_Text_:
Amy's date and period ranges either overlap or are adjacent. If I queried for 'date 5 period 7', I would get two matches. I need these reworked so that they represent the same 'area' but no longer overlap.

Ted's periods overlap but his dates do not. This means there's no real overlap, so no need to re-work anything.

## My Research

I've read many posts and some articles on working overlapping intervals. Namely:

- Merge overlapping date intervals
- Flattening intersecting timespans
- Condense Time Periods with SQL
- SQL Server - cumulative sum on overlapping data - getting date that sum reaches a given value
- Flatten/merge overlapping time intervals
- SQL Server separate overlapping dates

I've implemented one from Itzik from a blog entitled 'solutions-packing-date-and-time-intervals-puzzle' that has worked great for one particular project. I don't think it's a stable link, but I've found a copy of it here.

_Records supplied_:
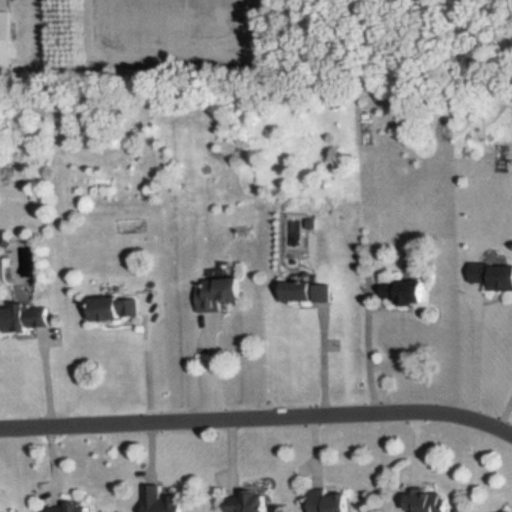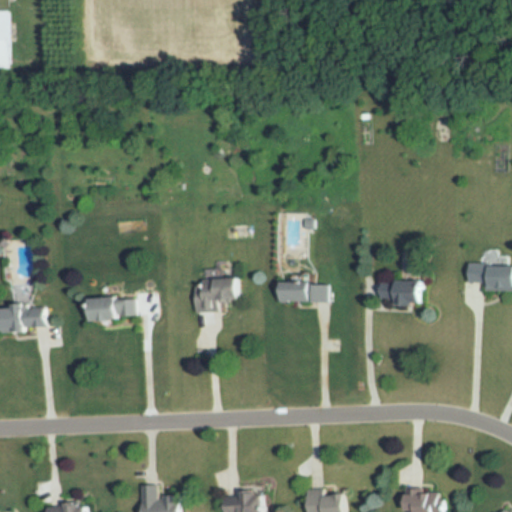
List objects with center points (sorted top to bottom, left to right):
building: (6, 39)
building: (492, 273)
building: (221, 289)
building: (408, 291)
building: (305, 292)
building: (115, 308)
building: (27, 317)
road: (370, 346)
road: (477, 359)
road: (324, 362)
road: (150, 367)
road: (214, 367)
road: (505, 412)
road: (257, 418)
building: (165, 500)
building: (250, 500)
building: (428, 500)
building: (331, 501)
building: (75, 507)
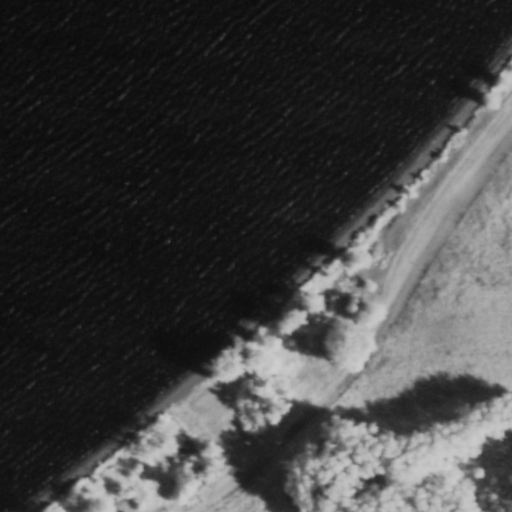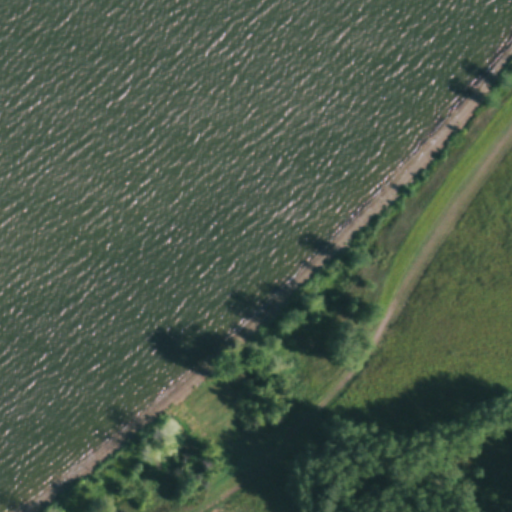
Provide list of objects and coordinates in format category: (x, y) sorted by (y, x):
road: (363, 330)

_Written problem 1_: Transcribe the post on overlapping date and period ranges in full, without changing any of its wording.
_Written problem 2_: Restate all of the rows above word for word, leaving out the pictures.

_Solution 1_:
Amy's date and period ranges either overlap or are adjacent. If I queried for 'date 5 period 7', I would get two matches. I need these reworked so that they represent the same 'area' but no longer overlap.

Ted's periods overlap but his dates do not. This means there's no real overlap, so no need to re-work anything.

## My Research

I've read many posts and some articles on working overlapping intervals. Namely:

- Merge overlapping date intervals
- Flattening intersecting timespans
- Condense Time Periods with SQL
- SQL Server - cumulative sum on overlapping data - getting date that sum reaches a given value
- Flatten/merge overlapping time intervals
- SQL Server separate overlapping dates

I've implemented one from Itzik from a blog entitled 'solutions-packing-date-and-time-intervals-puzzle' that has worked great for one particular project. I don't think it's a stable link, but I've found a copy of it here.

_Solution 2_:
List objects with center points (sorted top to bottom, left to right):
building: (6, 39)
building: (492, 273)
building: (221, 289)
building: (408, 291)
building: (305, 292)
building: (115, 308)
building: (27, 317)
road: (370, 346)
road: (477, 359)
road: (324, 362)
road: (150, 367)
road: (214, 367)
road: (505, 412)
road: (257, 418)
building: (165, 500)
building: (250, 500)
building: (428, 500)
building: (331, 501)
building: (75, 507)
Provide list of objects and coordinates in format category: (x, y) sorted by (y, x):
road: (363, 330)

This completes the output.